Problem details =>
Copy out every line of the data below word for word, but leave the pictures out.

#### The data ####

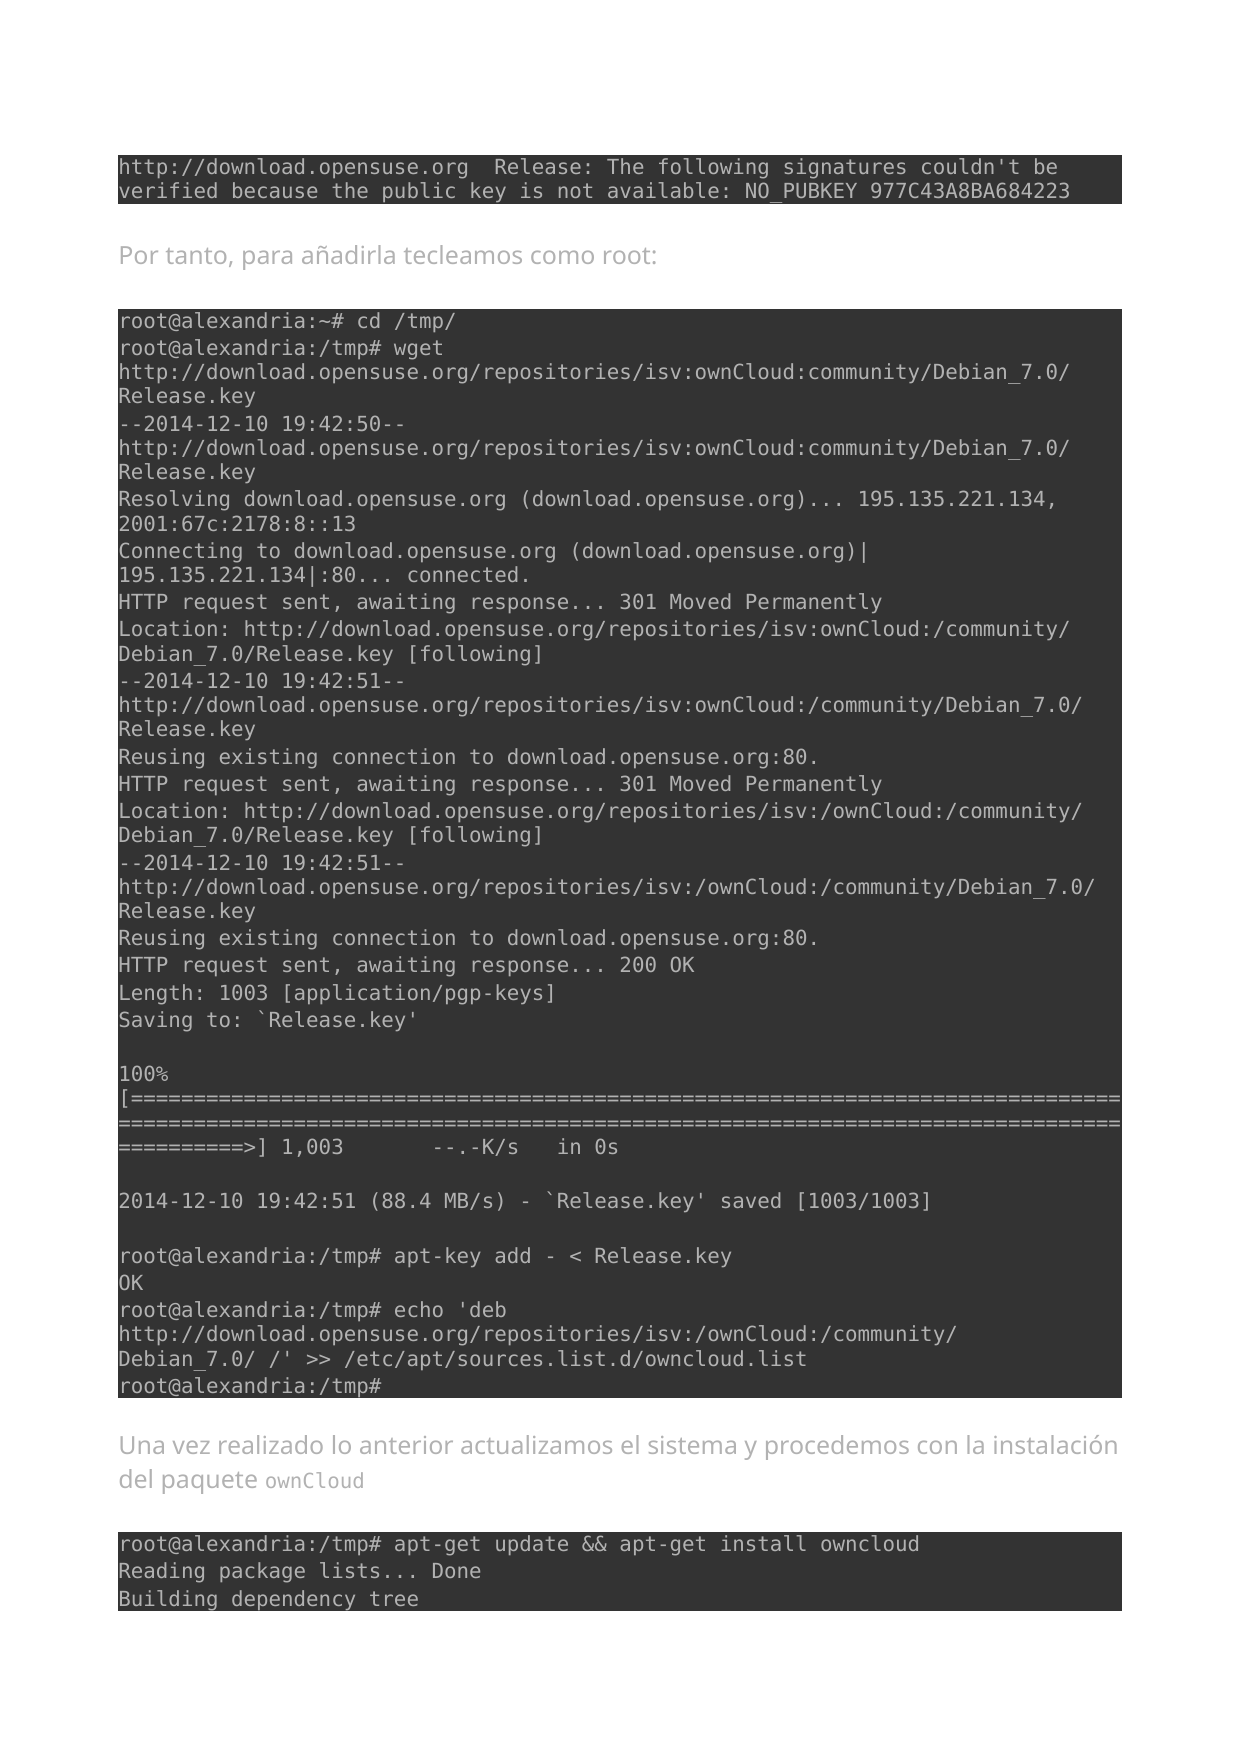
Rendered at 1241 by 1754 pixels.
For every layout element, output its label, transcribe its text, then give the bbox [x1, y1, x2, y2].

text root@alexandria:/tmp# [118, 1374, 1122, 1398]
text root@alexandria:/tmp# wget http://download.opensuse.org/repositories/isv:ownCloud:community/Debian_7.0/Release.key [118, 336, 1122, 409]
text root@alexandria:/tmp# apt-get update && apt-get install owncloud [118, 1532, 1122, 1557]
text 100%[=========================================================================================================================================================================>] 1,003 --.-K/s in 0s [118, 1062, 1122, 1159]
text --2014-12-10 19:42:51-- http://download.opensuse.org/repositories/isv:/ownCloud:/community/Debian_7.0/Release.key [118, 851, 1122, 923]
text Saving to: `Release.key' [118, 1008, 1122, 1032]
text root@alexandria:~# cd /tmp/ [118, 309, 1122, 333]
text 2014-12-10 19:42:51 (88.4 MB/s) - `Release.key' saved [1003/1003] [118, 1189, 1122, 1214]
text Reading package lists... Done [118, 1559, 1122, 1584]
text Reusing existing connection to download.opensuse.org:80. [118, 745, 1122, 769]
text root@alexandria:/tmp# apt-key add - < Release.key [118, 1244, 1122, 1268]
text Resolving download.opensuse.org (download.opensuse.org)... 195.135.221.134, 2001:67c:2178:8::13 [118, 487, 1122, 536]
text Location: http://download.opensuse.org/repositories/isv:ownCloud:/community/Debian_7.0/Release.key [following] [118, 617, 1122, 666]
text OK [118, 1271, 1122, 1295]
text root@alexandria:/tmp# echo 'deb http://download.opensuse.org/repositories/isv:/ownCloud:/community/Debian_7.0/ /' >> /etc/apt/sources.list.d/owncloud.list [118, 1298, 1122, 1371]
text Length: 1003 [application/pgp-keys] [118, 981, 1122, 1005]
text --2014-12-10 19:42:50-- http://download.opensuse.org/repositories/isv:ownCloud:community/Debian_7.0/Release.key [118, 412, 1122, 484]
text HTTP request sent, awaiting response... 301 Moved Permanently [118, 772, 1122, 796]
text HTTP request sent, awaiting response... 200 OK [118, 953, 1122, 978]
text Reusing existing connection to download.opensuse.org:80. [118, 926, 1122, 951]
text Una vez realizado lo anterior actualizamos el sistema y procedemos con la instalación del paquete ownCloud [118, 1427, 1122, 1495]
text HTTP request sent, awaiting response... 301 Moved Permanently [118, 590, 1122, 614]
text --2014-12-10 19:42:51-- http://download.opensuse.org/repositories/isv:ownCloud:/community/Debian_7.0/Release.key [118, 669, 1122, 742]
text Por tanto, para añadirla tecleamos como root: [118, 238, 1122, 272]
text Location: http://download.opensuse.org/repositories/isv:/ownCloud:/community/Debian_7.0/Release.key [following] [118, 799, 1122, 848]
text http://download.opensuse.org Release: The following signatures couldn't be verified because the public key is not available: NO_PUBKEY 977C43A8BA684223 [118, 155, 1122, 204]
text Building dependency tree [118, 1587, 1122, 1611]
text Connecting to download.opensuse.org (download.opensuse.org)|195.135.221.134|:80... connected. [118, 539, 1122, 587]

####

Written answer =>
Rendered at 1241 by 1754 pixels.
For every layout element, output its label, transcribe its text, then give the bbox [x1, y1, x2, y2].

text root@alexandria:/tmp# [118, 1374, 1122, 1398]
text root@alexandria:/tmp# wget http://download.opensuse.org/repositories/isv:ownCloud:community/Debian_7.0/Release.key [118, 336, 1122, 409]
text root@alexandria:/tmp# apt-get update && apt-get install owncloud [118, 1532, 1122, 1557]
text 100%[=========================================================================================================================================================================>] 1,003 --.-K/s in 0s [118, 1062, 1122, 1159]
text --2014-12-10 19:42:51-- http://download.opensuse.org/repositories/isv:/ownCloud:/community/Debian_7.0/Release.key [118, 851, 1122, 923]
text Saving to: `Release.key' [118, 1008, 1122, 1032]
text root@alexandria:~# cd /tmp/ [118, 309, 1122, 333]
text 2014-12-10 19:42:51 (88.4 MB/s) - `Release.key' saved [1003/1003] [118, 1189, 1122, 1214]
text Reading package lists... Done [118, 1559, 1122, 1584]
text Reusing existing connection to download.opensuse.org:80. [118, 745, 1122, 769]
text root@alexandria:/tmp# apt-key add - < Release.key [118, 1244, 1122, 1268]
text Resolving download.opensuse.org (download.opensuse.org)... 195.135.221.134, 2001:67c:2178:8::13 [118, 487, 1122, 536]
text Location: http://download.opensuse.org/repositories/isv:ownCloud:/community/Debian_7.0/Release.key [following] [118, 617, 1122, 666]
text OK [118, 1271, 1122, 1295]
text root@alexandria:/tmp# echo 'deb http://download.opensuse.org/repositories/isv:/ownCloud:/community/Debian_7.0/ /' >> /etc/apt/sources.list.d/owncloud.list [118, 1298, 1122, 1371]
text Length: 1003 [application/pgp-keys] [118, 981, 1122, 1005]
text --2014-12-10 19:42:50-- http://download.opensuse.org/repositories/isv:ownCloud:community/Debian_7.0/Release.key [118, 412, 1122, 484]
text HTTP request sent, awaiting response... 301 Moved Permanently [118, 772, 1122, 796]
text HTTP request sent, awaiting response... 200 OK [118, 953, 1122, 978]
text Reusing existing connection to download.opensuse.org:80. [118, 926, 1122, 951]
text Una vez realizado lo anterior actualizamos el sistema y procedemos con la instalación del paquete ownCloud [118, 1427, 1122, 1495]
text HTTP request sent, awaiting response... 301 Moved Permanently [118, 590, 1122, 614]
text --2014-12-10 19:42:51-- http://download.opensuse.org/repositories/isv:ownCloud:/community/Debian_7.0/Release.key [118, 669, 1122, 742]
text Por tanto, para añadirla tecleamos como root: [118, 238, 1122, 272]
text Location: http://download.opensuse.org/repositories/isv:/ownCloud:/community/Debian_7.0/Release.key [following] [118, 799, 1122, 848]
text http://download.opensuse.org Release: The following signatures couldn't be verified because the public key is not available: NO_PUBKEY 977C43A8BA684223 [118, 155, 1122, 204]
text Building dependency tree [118, 1587, 1122, 1611]
text Connecting to download.opensuse.org (download.opensuse.org)|195.135.221.134|:80... connected. [118, 539, 1122, 587]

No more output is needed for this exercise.